=== EXTRACT TO READ ===
= Beginning of Section =
Why This Heisenberg Bobblehead Went to Space

Deb Amlen
Columnist
Yahoo Tech
July 25, 2014

This story has everything. It has space travel. It has beautiful, aerial shots of the Utah desert. It has a bobblehead figure of Walter “Heisenberg” White from the smash TV hit Breaking Bad. It has a bunch of peculiarly motivated people launching a weather balloon and cheering like lunatics when it takes off. It even has a strategic marketing plan.

Wait, what?

That’s right. These days, everyone and her mother has a weather balloon, and they’re all launching them into space for a variety of publicity-seeking reasons. They’ve launched a can of beer into space, complete with a pair of high-fiving dudes and dramatic music. 

And we all remember the “Balloon Boy” hoax, right? Ha ha, good one, Heenes! 

Today, this sort of stunt is what passes for advertising. Because marketing people have realized that if they want to reach viewers and expose them to their products, they’re going to have to seek out their audience online. What’s more, it had better be entertaining, because, really, ain’t nobody got time for lame ads.

And real, honest-to-god television commercials? Mostly a thing of the past, because even our grandparents have figured out how to “zap” past them.
= End of Section =
=== DATA EXCERPT ===
= Beginning of Section =
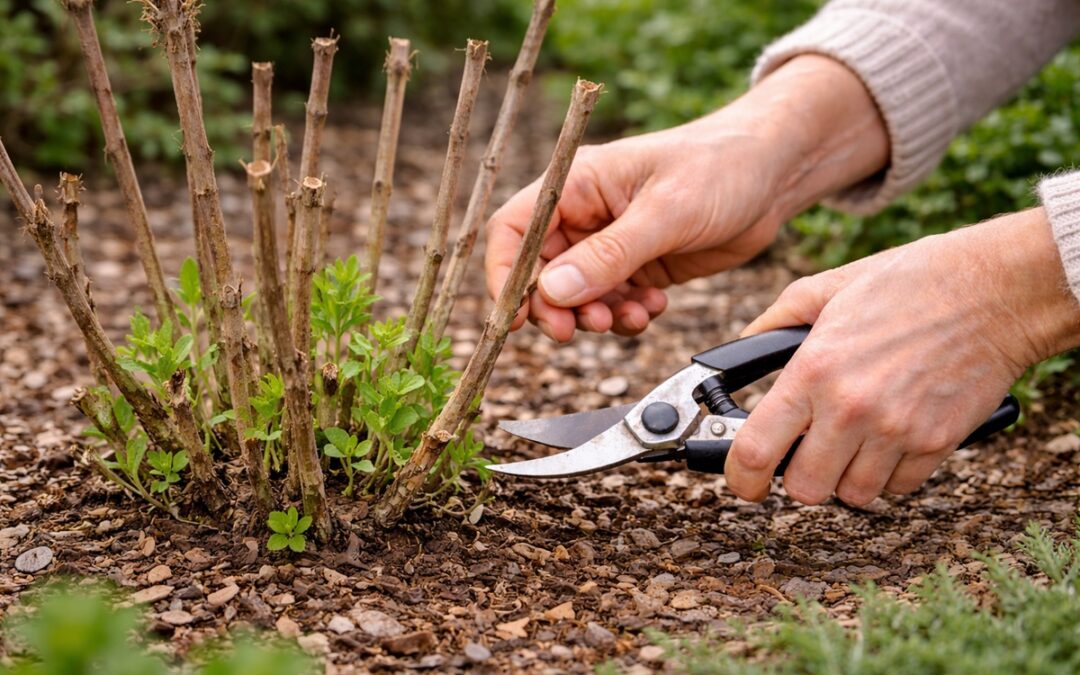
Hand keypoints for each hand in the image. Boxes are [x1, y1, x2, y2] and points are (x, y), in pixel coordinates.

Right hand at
= End of Section =
=== QUESTIONS ===
**1.** Answer these about the article on the bobblehead sent to space:
(a) Which TV show does the bobblehead figure come from?
(b) What beverage does the article say was launched into space?
(c) Why, according to the article, are real TV commercials mostly a thing of the past?
**2.** Pick up the article about the bobblehead that went to space right after its last sentence and keep writing it.

=== ANSWER LIST ===
**1.**
(a) Breaking Bad.
(b) A can of beer.
(c) Because even our grandparents have figured out how to "zap" past them.

**2.**
Cartoon of elderly man watching television
Cartoon of elderly man watching television

(animationsa2z.com)

Except for that “Puppy Love” Budweiser commercial from the Super Bowl. You should never zap past that.

The big Heisenberg space adventure was put on by tvtag, a new TV viewership-sharing app created by i.tv.

“We invite friends over for the big game or series finale, it’s a regular topic of conversation around the water cooler, and we’re increasingly turning to social media to communicate and interact with fellow fans while we watch our favorite shows,” i.tv marketing director Johnny Galbraith told Yahoo Tech. “So, just like checking in to let our friends know we’re at a nearby bar or restaurant, there’s a desire to tell our friends and social communities what we’re watching.”

Yes, now I can tell my entire social circle that I’m enjoying the latest installment of Masterpiece Theatre over a glass of sherry while I’m really watching a Jerry Springer marathon and munching Doritos. I love technology.

The idea to launch this “Heisenbobble” into space came from a tvtag company hackathon. Not to be outdone by the über-intellectual engineers who were busy writing complex code to create the app’s emojis, doodads, and memes for people to play with, the marketing team decided there was only one way for them to go, and that was up. Viewers were allowed to vote on tvtag’s first space ambassador, and Mr. White beat out Daryl Dixon of The Walking Dead and Daenerys Targaryen of Game of Thrones.

Apparently, however, launching a balloon and calling it a marketing plan is not quite as simple as it seems. According to Galbraith, “The actual planning and preparation took two full days. We had to study wind patterns and flight projection models (making sure to follow FAA guidelines, [which prohibit sending such items into restricted airspace]), test and retest our equipment, and find a local party store with enough helium to send Mr. White skyward.”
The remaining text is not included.